This class contains feature extractors for the MaxentTagger that are only
applied to rare (low frequency/unknown) words.
The following options are supported:
Name | Args | Effect |
wordshapes | left, right |
Word shape features, eg transform Foo5 into Xxx#
(not exactly like that, but that general idea).
Creates individual features for each word left ... right |
unicodeshapes | left, right |
Same thing, but works for some unicode characters, too. |
unicodeshapeconjunction | left, right |
Instead of individual word shape features, combines several
word shapes into one feature. |
suffix | length, position |
Features for suffixes of the word position. One feature for
each suffix of length 1 ... length. |
prefix | length, position |
Features for prefixes of the word position. One feature for
each prefix of length 1 ... length. |
prefixsuffix | length |
Features for concatenated prefix and suffix. One feature for
each of length 1 ... length. |
capitalizationsuffix | length |
Current word only. Combines the suffix with a binary value
for whether the word contains any capital letters. |
distsim | filename, left, right |
Individual features for each position left ... right.

# Complete the following
a – Check each statement against the rare-word feature extractor text and answer yes or no, quoting the deciding words. (i) These extractors are applied only to rare words. (ii) The capitalizationsuffix option uses words on both sides of the current word. (iii) The unicodeshapeconjunction option creates a separate feature for each word shape.
b – Write the next part of the rare-word feature extractor text, picking up after its last line.

# Data under study
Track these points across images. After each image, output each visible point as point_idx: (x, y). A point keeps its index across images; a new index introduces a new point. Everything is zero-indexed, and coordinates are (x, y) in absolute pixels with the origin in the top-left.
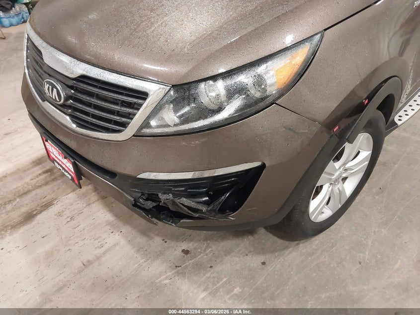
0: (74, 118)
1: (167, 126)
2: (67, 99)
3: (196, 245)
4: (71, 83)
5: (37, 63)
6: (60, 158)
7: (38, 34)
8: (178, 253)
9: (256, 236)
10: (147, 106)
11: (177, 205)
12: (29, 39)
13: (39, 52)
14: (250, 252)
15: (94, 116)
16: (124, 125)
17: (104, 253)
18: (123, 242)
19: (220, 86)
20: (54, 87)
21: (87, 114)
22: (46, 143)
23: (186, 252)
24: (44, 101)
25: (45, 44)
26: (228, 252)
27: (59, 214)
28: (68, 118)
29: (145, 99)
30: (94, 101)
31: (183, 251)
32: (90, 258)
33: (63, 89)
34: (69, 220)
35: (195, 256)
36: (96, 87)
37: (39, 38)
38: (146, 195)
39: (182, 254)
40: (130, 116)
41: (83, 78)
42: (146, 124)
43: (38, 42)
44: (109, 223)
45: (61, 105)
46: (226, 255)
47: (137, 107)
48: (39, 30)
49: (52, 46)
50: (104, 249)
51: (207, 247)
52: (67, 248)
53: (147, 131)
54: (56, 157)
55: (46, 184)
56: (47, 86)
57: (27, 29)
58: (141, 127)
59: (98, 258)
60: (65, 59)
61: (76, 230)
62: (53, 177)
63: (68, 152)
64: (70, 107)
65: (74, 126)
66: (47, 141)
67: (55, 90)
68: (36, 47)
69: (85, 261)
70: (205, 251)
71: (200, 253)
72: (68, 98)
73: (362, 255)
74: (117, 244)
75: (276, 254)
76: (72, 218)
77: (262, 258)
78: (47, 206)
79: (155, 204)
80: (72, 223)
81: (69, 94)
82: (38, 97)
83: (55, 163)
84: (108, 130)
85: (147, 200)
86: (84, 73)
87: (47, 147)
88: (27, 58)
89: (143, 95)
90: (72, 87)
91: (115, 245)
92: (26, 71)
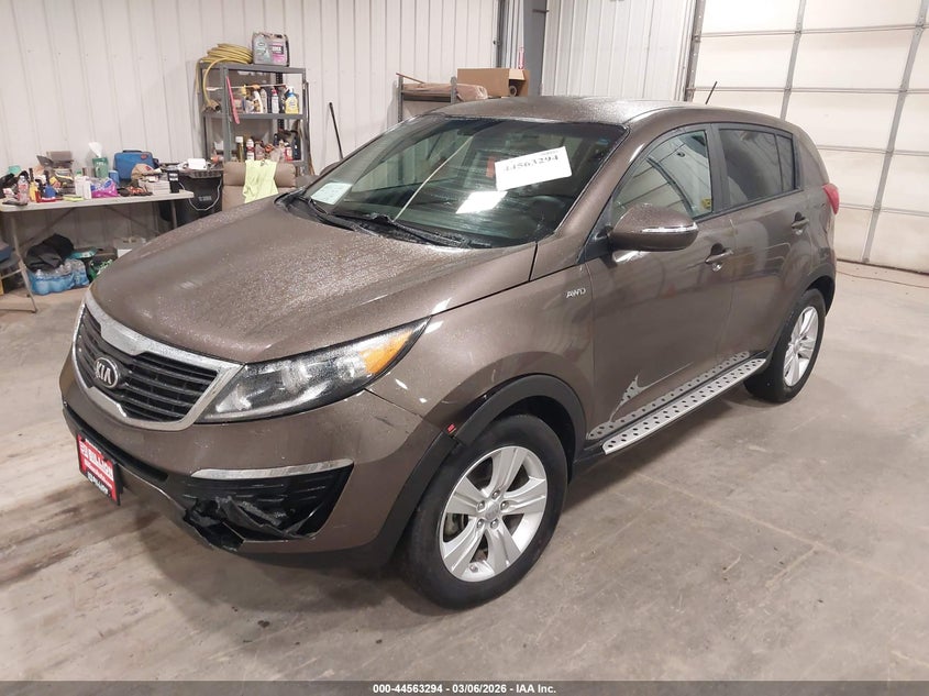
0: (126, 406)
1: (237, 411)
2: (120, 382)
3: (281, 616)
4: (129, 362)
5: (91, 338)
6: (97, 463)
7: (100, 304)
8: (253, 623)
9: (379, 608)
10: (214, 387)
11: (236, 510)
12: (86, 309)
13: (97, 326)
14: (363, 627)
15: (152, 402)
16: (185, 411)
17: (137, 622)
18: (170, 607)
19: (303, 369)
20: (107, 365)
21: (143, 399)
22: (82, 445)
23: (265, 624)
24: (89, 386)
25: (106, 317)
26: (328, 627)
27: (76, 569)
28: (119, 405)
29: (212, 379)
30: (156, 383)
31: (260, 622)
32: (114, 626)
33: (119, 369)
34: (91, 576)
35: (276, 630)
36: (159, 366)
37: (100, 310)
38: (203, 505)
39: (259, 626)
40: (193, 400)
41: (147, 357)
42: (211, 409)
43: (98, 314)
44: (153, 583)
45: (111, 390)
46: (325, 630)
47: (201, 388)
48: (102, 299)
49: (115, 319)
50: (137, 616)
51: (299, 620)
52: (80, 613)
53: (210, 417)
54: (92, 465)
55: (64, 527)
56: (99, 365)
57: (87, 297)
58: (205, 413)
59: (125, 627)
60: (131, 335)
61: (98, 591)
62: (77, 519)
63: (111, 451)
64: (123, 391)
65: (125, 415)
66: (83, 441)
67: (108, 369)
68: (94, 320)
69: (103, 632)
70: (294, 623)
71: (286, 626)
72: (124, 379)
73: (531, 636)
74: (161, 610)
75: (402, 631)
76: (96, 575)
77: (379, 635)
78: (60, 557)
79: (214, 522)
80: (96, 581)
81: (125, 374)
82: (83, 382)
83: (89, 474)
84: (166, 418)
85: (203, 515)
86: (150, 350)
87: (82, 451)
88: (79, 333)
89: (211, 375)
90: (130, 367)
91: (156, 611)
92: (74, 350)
==
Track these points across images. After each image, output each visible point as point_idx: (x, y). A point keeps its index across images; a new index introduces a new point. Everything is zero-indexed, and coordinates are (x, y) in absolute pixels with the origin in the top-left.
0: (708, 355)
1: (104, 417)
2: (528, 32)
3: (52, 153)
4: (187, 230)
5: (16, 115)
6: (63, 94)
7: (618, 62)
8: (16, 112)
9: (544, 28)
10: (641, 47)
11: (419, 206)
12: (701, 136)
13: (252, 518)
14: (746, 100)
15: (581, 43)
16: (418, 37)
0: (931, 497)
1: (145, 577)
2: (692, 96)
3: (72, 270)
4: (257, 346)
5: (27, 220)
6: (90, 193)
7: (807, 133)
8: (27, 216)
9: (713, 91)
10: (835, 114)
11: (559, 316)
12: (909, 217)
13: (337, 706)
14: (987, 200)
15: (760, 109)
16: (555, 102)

# Task-by-task answers
a –
(i) Yes: "only applied to rare (low frequency/unknown) words."
(ii) No: "Current word only."
(iii) No: "Instead of individual word shape features, combines several word shapes into one feature."

b –
Compares that word with the dictionary in filename. |
distsimconjunction | filename, left, right |
A concatenation of distsim features from left ... right. |
Also available are the macros "naacl2003unknowns",
"lnaacl2003unknowns", and "naacl2003conjunctions".
naacl2003unknowns and lnaacl2003unknowns include suffix extractors
and extractors for specific word shape features, such as containing
or not containing a digit.